Segundo o coordenador-geral de Meio Ambiente do Dnit, Jair Sarmento, houve consenso no governo sobre a importância das medidas contra o desmatamento. Para ele, a região estará mais protegida com a estrada do que sem ela.
- As unidades de conservação constituirão um cinturão de proteção da rodovia, para evitar ocupação desordenada.
Haverá estancamento do desmatamento. O risco de a região se degradar sem a estrada é maior. Onde não há a presença do Estado, chegam as frentes pioneiras e vão devastando tudo - diz.
O desafio é atender aos critérios ambientais sem atrasar a obra. Hoje, 30 técnicos do Dnit estão no local levantando informações para o Estudo de Impacto Ambiental e para o Relatório de Impacto ao Meio Ambiente (EIA/Rima), exigido pelo Ibama para a concessão de licença prévia. O texto fora entregue ao órgão em novembro do ano passado e considerado incompleto. Até meados de fevereiro, o Dnit espera devolver o EIA/Rima e começar a obra em julho.
- Temos um tempo milimetrado em função da natureza da região. As águas começam a baixar em maio, e só se pode construir de junho até o fim de outubro. No ano que vem, teremos condições de concluir a estrada. A obra vai ser iniciada este ano - afirma Sarmento.
Para o diretor de licenciamento do Ibama, Sebastião Pires, é possível que isso aconteça, desde que toda a documentação seja apresentada e as condições ambientais, cumpridas.
- Depende mais do empreendedor do que da gente - diz.
Como as duas pontas da BR - cerca de 200 quilômetros próximos a Manaus e outros quase 200 quilômetros em Porto Velho - estão com o asfalto preservado, o licenciamento diz respeito aos 400 quilômetros entre essas extremidades.

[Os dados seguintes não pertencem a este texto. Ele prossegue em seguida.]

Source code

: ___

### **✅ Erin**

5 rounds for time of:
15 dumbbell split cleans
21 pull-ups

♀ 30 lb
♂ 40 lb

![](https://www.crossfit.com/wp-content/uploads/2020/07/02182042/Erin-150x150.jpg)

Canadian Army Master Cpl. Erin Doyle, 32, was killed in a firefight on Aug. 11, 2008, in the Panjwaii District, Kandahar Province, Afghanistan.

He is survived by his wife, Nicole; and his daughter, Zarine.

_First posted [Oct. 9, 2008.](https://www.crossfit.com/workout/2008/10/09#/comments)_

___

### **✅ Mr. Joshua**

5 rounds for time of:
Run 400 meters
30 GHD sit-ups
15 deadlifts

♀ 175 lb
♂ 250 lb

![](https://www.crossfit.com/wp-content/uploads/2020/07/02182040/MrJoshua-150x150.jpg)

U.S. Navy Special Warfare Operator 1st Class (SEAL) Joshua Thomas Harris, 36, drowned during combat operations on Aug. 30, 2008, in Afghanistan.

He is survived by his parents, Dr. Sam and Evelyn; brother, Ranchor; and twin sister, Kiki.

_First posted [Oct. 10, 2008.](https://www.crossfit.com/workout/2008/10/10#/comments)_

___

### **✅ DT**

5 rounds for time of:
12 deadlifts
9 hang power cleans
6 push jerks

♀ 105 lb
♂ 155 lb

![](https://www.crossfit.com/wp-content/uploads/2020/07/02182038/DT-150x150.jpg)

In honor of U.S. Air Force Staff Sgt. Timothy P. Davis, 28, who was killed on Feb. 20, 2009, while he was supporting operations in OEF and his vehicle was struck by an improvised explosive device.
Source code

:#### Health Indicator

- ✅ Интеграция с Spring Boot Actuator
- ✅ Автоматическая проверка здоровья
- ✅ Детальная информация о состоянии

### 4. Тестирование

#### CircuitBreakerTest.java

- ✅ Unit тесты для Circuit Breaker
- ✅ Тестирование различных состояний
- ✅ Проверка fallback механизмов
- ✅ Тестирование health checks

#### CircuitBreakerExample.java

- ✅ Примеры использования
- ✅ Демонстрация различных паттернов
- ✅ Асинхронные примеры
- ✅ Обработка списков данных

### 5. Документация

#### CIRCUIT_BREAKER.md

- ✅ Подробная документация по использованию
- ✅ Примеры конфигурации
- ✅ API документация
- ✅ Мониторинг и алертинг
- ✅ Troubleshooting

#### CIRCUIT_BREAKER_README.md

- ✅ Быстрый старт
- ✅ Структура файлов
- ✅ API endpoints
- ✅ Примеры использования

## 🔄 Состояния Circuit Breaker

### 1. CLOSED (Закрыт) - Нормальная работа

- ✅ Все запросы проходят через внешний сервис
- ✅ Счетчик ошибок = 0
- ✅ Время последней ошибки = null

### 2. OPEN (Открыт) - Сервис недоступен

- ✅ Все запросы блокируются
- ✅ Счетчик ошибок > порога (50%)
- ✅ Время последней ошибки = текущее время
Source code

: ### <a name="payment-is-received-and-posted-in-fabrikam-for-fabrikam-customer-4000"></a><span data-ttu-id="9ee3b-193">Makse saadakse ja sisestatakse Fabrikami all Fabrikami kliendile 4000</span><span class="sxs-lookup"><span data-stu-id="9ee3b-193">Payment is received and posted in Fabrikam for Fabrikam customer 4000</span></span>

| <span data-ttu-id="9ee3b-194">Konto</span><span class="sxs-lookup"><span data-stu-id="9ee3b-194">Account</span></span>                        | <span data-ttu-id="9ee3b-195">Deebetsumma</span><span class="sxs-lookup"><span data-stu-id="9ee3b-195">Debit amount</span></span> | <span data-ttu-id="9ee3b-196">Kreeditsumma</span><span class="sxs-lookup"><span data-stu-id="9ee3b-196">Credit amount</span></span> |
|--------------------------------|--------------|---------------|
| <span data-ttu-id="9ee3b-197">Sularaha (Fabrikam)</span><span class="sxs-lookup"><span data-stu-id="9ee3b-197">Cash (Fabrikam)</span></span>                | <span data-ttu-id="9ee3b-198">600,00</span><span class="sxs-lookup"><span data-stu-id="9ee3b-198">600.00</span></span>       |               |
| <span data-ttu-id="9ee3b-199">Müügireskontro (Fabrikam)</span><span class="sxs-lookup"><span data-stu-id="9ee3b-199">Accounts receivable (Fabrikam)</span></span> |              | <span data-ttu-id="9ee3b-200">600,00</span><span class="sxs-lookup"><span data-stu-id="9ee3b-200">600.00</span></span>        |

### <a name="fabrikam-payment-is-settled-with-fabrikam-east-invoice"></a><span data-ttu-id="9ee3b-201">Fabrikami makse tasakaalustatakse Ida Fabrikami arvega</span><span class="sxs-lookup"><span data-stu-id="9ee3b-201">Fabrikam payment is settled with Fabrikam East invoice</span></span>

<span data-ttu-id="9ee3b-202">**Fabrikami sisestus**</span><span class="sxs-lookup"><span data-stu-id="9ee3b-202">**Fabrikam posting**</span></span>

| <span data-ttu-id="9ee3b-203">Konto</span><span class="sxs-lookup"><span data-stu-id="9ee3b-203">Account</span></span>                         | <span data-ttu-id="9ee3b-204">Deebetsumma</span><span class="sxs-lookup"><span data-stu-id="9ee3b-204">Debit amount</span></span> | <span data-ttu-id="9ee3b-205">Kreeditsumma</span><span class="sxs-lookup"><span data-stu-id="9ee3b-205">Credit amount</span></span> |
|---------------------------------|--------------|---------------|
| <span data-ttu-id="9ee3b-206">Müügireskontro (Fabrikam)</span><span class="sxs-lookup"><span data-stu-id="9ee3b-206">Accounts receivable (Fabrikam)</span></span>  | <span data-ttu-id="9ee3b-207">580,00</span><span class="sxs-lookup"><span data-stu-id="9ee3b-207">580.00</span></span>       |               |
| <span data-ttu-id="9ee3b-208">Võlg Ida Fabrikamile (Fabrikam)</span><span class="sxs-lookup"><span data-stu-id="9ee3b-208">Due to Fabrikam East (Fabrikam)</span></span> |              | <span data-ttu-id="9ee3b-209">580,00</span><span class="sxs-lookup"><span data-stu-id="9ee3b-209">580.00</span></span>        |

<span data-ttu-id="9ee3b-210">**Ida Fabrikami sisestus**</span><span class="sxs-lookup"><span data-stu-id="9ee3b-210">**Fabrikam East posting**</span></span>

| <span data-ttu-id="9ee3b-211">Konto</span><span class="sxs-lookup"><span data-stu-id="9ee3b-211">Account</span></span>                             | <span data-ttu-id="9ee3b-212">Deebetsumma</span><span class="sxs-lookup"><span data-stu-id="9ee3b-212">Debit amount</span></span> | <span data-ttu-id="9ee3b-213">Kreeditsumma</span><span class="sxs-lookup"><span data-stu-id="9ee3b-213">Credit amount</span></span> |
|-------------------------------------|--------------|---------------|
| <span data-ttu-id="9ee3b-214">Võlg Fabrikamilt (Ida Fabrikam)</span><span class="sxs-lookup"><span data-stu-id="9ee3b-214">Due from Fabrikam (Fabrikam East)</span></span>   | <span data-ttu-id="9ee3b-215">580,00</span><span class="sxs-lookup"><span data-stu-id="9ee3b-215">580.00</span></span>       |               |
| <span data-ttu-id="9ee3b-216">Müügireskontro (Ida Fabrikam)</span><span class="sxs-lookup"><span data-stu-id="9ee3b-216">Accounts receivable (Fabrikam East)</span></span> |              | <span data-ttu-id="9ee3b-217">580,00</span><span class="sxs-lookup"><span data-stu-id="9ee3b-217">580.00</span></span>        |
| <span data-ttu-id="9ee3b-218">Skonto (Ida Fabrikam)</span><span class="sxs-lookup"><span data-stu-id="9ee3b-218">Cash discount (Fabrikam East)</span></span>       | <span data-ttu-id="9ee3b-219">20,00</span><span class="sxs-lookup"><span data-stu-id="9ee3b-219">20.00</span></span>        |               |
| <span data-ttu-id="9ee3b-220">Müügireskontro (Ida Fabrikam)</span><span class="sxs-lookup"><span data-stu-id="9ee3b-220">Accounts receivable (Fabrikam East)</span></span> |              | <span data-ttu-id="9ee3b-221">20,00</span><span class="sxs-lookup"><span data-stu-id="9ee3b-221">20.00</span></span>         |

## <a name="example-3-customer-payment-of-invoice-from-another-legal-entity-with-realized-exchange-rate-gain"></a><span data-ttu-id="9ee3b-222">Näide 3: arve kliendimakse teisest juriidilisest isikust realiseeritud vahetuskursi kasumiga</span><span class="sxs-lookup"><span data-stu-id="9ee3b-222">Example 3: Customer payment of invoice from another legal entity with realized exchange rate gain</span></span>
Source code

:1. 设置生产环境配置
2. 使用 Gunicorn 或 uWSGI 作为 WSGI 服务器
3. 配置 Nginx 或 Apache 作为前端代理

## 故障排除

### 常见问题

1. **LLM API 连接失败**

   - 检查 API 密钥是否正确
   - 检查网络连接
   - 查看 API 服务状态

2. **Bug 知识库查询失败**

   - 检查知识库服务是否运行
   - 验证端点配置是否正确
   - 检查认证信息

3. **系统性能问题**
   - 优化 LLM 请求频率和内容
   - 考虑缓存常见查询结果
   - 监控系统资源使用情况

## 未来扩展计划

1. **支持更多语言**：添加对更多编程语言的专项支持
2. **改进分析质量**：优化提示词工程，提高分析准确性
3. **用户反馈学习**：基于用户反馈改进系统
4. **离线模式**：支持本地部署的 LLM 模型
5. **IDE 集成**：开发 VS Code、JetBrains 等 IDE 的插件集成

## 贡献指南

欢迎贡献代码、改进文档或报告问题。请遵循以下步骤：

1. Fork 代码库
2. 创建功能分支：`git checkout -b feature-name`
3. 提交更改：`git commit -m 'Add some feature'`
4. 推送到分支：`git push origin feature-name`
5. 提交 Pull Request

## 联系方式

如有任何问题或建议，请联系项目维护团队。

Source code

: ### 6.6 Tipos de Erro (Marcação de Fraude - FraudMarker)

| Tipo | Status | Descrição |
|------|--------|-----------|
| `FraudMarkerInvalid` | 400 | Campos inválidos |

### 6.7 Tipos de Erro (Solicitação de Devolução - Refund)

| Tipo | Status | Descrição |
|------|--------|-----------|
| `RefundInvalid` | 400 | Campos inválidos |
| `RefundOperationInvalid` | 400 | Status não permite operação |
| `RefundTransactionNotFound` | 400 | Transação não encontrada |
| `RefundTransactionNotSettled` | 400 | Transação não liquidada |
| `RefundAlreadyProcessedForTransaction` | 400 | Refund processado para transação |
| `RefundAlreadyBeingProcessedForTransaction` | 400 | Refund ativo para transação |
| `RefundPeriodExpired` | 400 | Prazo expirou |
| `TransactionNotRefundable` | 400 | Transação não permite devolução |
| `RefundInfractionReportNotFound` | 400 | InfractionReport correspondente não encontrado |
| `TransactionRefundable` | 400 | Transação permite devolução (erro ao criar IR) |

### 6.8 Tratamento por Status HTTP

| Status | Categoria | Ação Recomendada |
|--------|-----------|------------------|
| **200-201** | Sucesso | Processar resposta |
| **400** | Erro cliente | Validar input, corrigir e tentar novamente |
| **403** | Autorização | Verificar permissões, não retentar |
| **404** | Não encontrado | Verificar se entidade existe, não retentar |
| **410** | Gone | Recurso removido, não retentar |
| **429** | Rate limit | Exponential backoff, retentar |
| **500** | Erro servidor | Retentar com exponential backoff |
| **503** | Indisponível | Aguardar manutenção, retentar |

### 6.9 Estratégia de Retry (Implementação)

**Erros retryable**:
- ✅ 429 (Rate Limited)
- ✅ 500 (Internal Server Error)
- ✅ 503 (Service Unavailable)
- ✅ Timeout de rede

O Dnit diz que comparou alternativas de transporte para ligar Porto Velho a Manaus e defende que a rodovia é uma vontade da população. Hoje, há duas opções para o escoamento de produção de Manaus para o centro do país e para o cidadão que deseja visitar um parente mais ao sul da região: de barco, viagem que leva de três a quatro dias, ou de avião, que não está ao alcance de todos.